* Text block *
# # # # # # #
Figure 1 shows some pictures of one leaf of V. tinus and V. vinifera at different values of RWC. This figure shows that the deformation of the leaves do not compromise the integrity of the ultrasonic measurement as the flatness of the measured areas remains rather unchanged.

FIGURE 1

Figure 1. Pictures of leaves of Viburnum tinus (left) and Vitis vinifera (right) at different values of RWC. The adaxial part of the leaf is showed up, while the abaxial is showed down.

Relative water content at state “i” was obtained from:

$RW{C}^i=\frac{M^i-M^{dry}}{M^{FT}-M^{dry}}(1)$

It is of interest to show the close relationship between RWC and the surface density measurements. It can be easily derived:

$RW{C}^i=\frac{{\mathrm{\rho }}_S^i{\mathrm{\epsilon }}^i-{\mathrm{\rho }}_S^{dry}{\mathrm{\epsilon }}^{dry}}{{\mathrm{\rho }}_S^{FT}-{\mathrm{\rho }}_S^{dry}{\mathrm{\epsilon }}^{dry}}(2)$

where ${\mathrm{\rho }}_S^i$ is the leaf surface density at state “i” and εⁱ = Sⁱ/S^FT, where S is the leaf surface, so εⁱ is the leaf lateral shrinkage, that is ε ≤ 1. In the case that leaf lateral shrinkage can be considered negligible (ε = 1), then Eq. 2 reduces to:

$RWC=\frac{{\mathrm{\rho }}_S-{\mathrm{\rho }}_S^{dry}}{{\mathrm{\rho }}_S^{FT}-{\mathrm{\rho }}_S^{dry}}(3)$

which is completely analogous to Eq. 1.

Leaf Thickness, Leaf Density, and Anatomical Images

Before each of the ultrasonic measurements, leaf thickness was measured using a micrometer. To obtain overall leaf surface density and volumetric density (ρ_S and ρ, respectively) two circles of 15 mm diameter were cut from each leaf by using a punch holder. Excised disks were weighed and thickness measured using a micrometer at 5 different locations to get an average value.

Both optical and cryo-SEM images of the leaves cross section were obtained for the three species at full turgor. In addition, cryo-SEM images of V. tinus leaves at different levels of water potential, measured by using a pressure chamber, were also obtained. Optical images of the leaf cross section were obtained by cutting the leaves into two cross-sections (0.2–0.3 mm apart) with a scalpel and the aid of a dissecting microscope. Then, a camera coupled to a light microscope was used to capture the leaf cross-sections which were later analyzed using ImageJ to obtain the total leaf thickness and the thicknesses of both palisade and spongy parenchyma. The purpose of obtaining cross-section images of the studied leaves was two-fold:

1. To show that the acoustic two-layers model for the leaves is a sensible one and to identify what is the relationship between the layers in the acoustic model and the actual layers of tissue in the leaves.
# # # # # # #
Records excerpted from a collection
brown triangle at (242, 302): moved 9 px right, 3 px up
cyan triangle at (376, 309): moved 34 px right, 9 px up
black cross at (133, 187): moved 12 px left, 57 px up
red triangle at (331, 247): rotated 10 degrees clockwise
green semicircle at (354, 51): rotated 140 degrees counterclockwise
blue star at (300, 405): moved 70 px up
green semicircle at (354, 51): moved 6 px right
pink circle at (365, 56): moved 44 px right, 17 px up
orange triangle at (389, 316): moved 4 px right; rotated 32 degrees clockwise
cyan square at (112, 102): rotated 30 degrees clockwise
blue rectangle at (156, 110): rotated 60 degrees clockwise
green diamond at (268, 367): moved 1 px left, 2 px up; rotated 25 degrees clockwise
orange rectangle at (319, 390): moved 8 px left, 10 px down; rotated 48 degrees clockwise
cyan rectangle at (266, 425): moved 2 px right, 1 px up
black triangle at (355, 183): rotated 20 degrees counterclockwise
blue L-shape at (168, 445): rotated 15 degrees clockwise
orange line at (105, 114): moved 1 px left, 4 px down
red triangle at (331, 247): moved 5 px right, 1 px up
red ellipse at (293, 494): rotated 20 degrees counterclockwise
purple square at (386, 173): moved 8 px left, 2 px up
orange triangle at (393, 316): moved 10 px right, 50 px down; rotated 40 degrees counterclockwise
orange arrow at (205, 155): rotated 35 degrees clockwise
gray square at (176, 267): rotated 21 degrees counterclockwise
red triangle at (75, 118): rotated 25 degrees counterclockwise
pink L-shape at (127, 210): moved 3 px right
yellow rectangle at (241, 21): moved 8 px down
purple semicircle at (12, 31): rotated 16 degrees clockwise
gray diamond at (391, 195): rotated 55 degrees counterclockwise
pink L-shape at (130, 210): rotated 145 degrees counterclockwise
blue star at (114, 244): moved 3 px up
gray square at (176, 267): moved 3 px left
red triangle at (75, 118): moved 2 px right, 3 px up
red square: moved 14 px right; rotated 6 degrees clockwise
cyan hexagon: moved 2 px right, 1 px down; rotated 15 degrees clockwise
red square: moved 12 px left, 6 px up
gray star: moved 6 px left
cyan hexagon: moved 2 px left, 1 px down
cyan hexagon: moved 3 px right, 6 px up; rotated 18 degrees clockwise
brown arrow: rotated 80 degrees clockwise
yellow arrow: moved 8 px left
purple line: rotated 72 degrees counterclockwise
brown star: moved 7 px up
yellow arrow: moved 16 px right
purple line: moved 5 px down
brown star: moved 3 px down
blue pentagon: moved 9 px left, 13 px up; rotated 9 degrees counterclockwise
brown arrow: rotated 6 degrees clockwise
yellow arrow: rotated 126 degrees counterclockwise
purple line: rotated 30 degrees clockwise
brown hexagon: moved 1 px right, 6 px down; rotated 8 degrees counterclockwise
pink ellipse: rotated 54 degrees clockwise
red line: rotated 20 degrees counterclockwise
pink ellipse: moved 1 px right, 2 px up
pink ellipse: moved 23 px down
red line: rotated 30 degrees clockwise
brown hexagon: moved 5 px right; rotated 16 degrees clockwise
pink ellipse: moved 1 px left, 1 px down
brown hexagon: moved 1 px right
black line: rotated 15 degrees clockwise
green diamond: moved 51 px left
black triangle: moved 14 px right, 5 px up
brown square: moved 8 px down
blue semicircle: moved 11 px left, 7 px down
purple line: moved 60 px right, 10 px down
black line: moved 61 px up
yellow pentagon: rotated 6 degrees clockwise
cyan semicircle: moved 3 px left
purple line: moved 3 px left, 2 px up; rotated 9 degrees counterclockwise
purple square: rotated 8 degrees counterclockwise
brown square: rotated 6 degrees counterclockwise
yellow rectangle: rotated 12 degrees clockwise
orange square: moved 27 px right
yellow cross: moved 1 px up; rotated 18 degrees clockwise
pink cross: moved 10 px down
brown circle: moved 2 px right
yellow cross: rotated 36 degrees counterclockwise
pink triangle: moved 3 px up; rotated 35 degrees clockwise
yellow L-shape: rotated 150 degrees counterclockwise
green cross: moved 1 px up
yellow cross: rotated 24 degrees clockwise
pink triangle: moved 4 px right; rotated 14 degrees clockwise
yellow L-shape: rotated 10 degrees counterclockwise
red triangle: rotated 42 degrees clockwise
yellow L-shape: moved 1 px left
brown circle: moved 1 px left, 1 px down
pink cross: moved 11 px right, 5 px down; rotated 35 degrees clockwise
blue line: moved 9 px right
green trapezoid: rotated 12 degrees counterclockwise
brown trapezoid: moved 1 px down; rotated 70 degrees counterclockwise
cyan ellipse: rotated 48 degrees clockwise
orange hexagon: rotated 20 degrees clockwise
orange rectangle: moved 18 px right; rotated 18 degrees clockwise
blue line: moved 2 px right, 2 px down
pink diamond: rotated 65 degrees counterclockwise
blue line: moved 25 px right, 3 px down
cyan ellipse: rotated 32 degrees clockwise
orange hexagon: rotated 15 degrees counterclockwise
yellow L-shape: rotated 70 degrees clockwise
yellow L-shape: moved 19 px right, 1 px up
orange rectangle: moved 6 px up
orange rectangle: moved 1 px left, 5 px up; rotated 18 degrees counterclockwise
# # # # # # #
* What you will do *
1 - Retype the stretch of the leaf measurement text from "1. To show that" through "in the leaves.".
2 - Answer these questions from the leaf measurement text.
(a) What was the diameter of the circles cut from each leaf?
(b) At how many locations was the thickness of the excised disks measured?
(c) What program was used to analyze the captured leaf cross-sections?

* Problem solutions *
1 -
1. To show that the acoustic two-layers model for the leaves is a sensible one and to identify what is the relationship between the layers in the acoustic model and the actual layers of tissue in the leaves.

2 -
(a) 15 mm
(b) 5
(c) ImageJ